* Selected extract *
•••

Deadlines and sleepless nights
At the time the Little Valley airliner crash occurred, December of 1951, George Gore was still shooting for FOX Movietone News.
On a New Year’s Eve, I was searching a northwestern Pennsylvania mountain for a lost airliner. However, it seemed to be a fruitless search and I headed my car back home. Then I heard a special bulletin on the car radio that the airliner had been sighted from the air, wrecked on a remote mountain top near Salamanca, New York. I turned the car around and, late that evening, arrived in the area just as the New Year was ushering in. I got a few hours’ sleep in a small hotel a couple of miles away from the scene of the disaster.
I awoke at 5:00 AM and readied my camera gear for the day’s work. I was taken by a tractor-driven sled up a steep snow-covered mountain, as far as the tractor could travel, to a dense forest. From there, for nearly a mile, with two cameras strapped over my shoulders, I started hiking in knee-high boots over the rough, slippery, snow-covered underbrush. As I reached the scene of the lost airliner, I met some of the rescue workers huddled besides a fire not far from the main part of the wreckage. The injured who had survived the crash, and some of the dead, had already been taken out by sled to waiting ambulances during the night.

•••

(Chart comprehension rows)
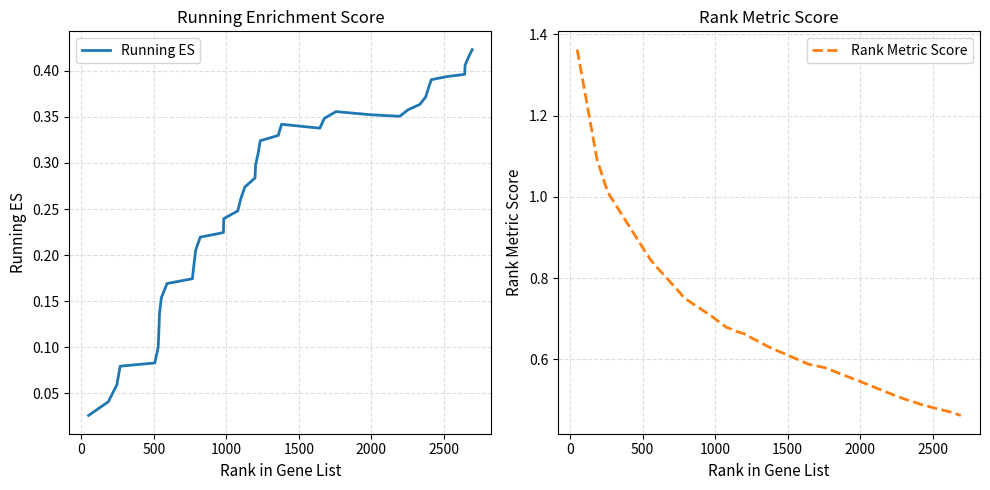

True or false: Running ES and Rank Metric Score cross at least once.

False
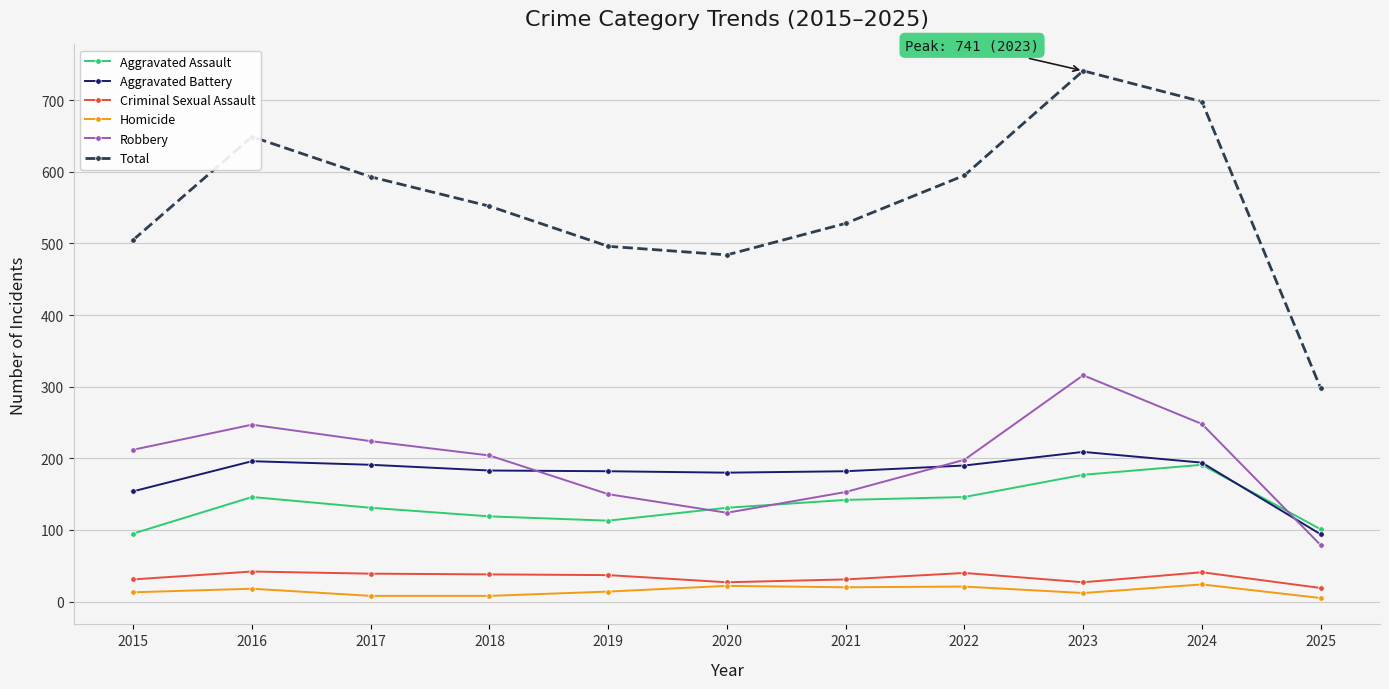

Does the chart display data point markers on the line(s)?

Yes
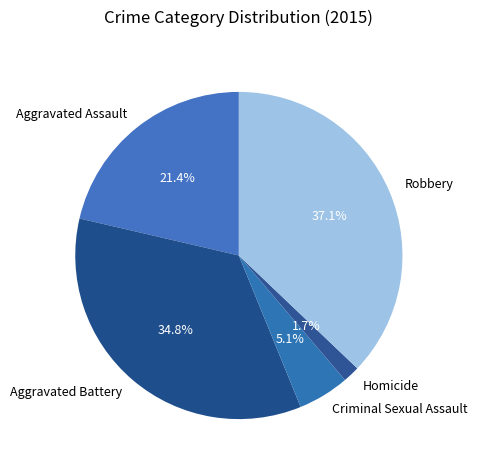

Is it true that Criminal Sexual Assault is 5% of the pie?

True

•••

Rewrite the airliner crash account starting at "I awoke at 5:00" and ending at "during the night.", putting "rubber boots" where it says "knee-high boots".

I awoke at 5:00 AM and readied my camera gear for the day’s work. I was taken by a tractor-driven sled up a steep snow-covered mountain, as far as the tractor could travel, to a dense forest. From there, for nearly a mile, with two cameras strapped over my shoulders, I started hiking in rubber boots over the rough, slippery, snow-covered underbrush. As I reached the scene of the lost airliner, I met some of the rescue workers huddled besides a fire not far from the main part of the wreckage. The injured who had survived the crash, and some of the dead, had already been taken out by sled to waiting ambulances during the night.